8. The method according to claim 1, characterized in that, The initial candidate text obtained by reverse searching from the pre-defined length of the license plate number of the speech-recognized text to the first character representing the region includes: The speech-recognized text is annotated with pinyin to obtain the pinyin corresponding to each character; Based on the pinyin corresponding to each character, a reverse search is performed starting from the pre-preset length of the license plate number in the speech recognition text. The first character found is taken as the initial regional character, wherein the pinyin of the regional character belongs to a pre-preset set of regional pinyin or a pre-preset set of confused letters. The speech recognition text is extracted using the initial region character as the starting character to obtain the initial candidate text.

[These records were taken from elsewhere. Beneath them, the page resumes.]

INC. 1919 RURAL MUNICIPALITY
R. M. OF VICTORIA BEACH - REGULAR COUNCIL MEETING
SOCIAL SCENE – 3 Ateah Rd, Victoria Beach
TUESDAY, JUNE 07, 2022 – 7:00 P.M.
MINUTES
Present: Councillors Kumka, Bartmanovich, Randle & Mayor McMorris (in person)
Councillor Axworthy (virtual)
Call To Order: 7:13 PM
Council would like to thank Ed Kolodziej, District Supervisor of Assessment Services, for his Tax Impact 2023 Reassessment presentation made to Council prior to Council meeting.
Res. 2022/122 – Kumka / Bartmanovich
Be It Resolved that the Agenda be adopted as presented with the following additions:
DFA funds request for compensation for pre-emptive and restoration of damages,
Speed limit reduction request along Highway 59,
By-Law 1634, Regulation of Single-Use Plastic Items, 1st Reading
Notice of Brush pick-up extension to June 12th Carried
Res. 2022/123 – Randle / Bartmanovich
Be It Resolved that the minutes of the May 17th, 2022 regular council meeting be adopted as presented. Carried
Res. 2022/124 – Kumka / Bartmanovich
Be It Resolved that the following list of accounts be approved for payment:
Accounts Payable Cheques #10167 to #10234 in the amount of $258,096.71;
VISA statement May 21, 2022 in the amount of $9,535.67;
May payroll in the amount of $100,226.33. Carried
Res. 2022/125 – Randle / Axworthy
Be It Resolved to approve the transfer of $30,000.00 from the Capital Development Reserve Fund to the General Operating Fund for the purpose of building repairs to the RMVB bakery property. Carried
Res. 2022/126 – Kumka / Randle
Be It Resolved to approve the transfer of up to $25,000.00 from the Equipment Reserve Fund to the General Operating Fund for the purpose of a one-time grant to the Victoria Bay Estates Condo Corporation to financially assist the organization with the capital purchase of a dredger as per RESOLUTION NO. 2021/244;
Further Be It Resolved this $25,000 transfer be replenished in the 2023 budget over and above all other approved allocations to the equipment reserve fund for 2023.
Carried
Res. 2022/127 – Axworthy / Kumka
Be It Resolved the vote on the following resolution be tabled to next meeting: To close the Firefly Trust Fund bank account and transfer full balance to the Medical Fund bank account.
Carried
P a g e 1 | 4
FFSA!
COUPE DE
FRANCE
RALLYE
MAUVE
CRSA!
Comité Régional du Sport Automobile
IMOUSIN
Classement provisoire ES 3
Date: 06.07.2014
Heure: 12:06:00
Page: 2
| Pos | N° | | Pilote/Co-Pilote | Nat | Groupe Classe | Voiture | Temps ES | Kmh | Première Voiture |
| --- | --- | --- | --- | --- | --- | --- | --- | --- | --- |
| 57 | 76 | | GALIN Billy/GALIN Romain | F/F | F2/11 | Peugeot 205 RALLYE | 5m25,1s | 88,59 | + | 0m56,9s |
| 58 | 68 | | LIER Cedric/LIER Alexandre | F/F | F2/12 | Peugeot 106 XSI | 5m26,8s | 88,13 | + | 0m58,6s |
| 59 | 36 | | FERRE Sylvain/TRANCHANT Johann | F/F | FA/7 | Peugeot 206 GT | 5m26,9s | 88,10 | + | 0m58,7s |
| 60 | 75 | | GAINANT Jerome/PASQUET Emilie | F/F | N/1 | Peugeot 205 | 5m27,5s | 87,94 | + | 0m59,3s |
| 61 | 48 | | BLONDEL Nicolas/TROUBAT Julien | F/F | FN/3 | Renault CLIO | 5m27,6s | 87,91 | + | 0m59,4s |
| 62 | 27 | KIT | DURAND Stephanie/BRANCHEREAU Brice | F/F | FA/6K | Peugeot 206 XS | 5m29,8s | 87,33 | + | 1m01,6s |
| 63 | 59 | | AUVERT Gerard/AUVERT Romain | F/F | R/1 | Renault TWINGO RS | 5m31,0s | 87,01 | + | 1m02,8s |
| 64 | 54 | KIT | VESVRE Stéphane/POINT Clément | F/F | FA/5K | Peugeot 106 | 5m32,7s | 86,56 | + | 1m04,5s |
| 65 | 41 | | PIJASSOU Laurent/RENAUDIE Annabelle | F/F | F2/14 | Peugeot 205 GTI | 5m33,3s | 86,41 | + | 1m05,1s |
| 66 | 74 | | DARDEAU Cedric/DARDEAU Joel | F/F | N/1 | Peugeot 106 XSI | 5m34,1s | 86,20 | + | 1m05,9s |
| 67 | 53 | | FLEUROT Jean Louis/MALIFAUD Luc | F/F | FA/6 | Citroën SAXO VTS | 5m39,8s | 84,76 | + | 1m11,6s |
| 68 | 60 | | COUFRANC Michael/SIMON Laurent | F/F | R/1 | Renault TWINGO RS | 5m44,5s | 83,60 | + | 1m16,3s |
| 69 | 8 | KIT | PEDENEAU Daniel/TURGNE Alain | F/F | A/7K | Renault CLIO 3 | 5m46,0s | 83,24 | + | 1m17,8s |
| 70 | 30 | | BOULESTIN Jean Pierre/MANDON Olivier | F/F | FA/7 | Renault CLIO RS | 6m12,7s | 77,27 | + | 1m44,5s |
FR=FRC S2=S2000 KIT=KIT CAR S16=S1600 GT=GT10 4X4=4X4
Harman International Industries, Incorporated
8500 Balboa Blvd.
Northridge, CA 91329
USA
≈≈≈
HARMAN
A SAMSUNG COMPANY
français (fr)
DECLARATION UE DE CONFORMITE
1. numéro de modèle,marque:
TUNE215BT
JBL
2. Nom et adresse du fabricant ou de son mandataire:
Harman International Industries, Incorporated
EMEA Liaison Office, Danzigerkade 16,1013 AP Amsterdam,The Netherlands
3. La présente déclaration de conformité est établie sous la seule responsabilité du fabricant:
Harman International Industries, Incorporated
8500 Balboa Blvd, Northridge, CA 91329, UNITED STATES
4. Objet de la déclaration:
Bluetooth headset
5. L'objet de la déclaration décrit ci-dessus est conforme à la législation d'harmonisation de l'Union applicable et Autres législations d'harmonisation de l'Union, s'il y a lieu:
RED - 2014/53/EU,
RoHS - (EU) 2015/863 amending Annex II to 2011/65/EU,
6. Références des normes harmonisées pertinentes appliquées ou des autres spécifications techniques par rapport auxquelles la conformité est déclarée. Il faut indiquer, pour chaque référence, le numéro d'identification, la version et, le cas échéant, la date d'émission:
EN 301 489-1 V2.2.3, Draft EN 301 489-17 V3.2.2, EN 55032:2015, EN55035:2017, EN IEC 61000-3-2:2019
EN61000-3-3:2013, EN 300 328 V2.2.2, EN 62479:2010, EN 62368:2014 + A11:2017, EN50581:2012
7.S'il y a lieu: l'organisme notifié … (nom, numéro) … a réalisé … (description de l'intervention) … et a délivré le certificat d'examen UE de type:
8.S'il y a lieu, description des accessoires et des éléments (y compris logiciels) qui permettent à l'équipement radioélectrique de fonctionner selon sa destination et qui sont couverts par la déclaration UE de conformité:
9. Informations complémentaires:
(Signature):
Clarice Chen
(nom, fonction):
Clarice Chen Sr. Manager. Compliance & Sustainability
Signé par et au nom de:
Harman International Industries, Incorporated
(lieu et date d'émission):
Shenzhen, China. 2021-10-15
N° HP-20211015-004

9. A vehicle license plate number text correction device, characterized in that, The device includes: The acquisition module is used to acquire the speech recognition text of the license plate number, and to search backwards from the preset length of the license plate number in the speech recognition text to the first character used to represent the region, so as to obtain the initial candidate text; The error correction processing module is used to perform error correction processing on the initial candidate text to obtain the initial candidate license plate number; The iterative search module is used to respond to the situation where the candidate license plate number is less than the preset license plate number length and the reverse search has not reached the starting position of the speech recognition text, to reverse search the speech recognition text to the next character used to represent the region, to obtain updated candidate text, and to perform error correction processing on the updated candidate text to obtain updated candidate license plate numbers. The search termination judgment module is used to stop the reverse search and use the latest candidate license plate number as the pending license plate number when the candidate license plate number meets the preset license plate number length requirement or the reverse search reaches the beginning position of the speech recognition text; and The verification module is used to verify and correct the undetermined license plate number to obtain a standard license plate number.
10. A computer program product, comprising a computer program or instructions, characterized in that, When the computer program or instructions are executed by a processor, they implement the steps of the method according to any one of claims 1 to 8.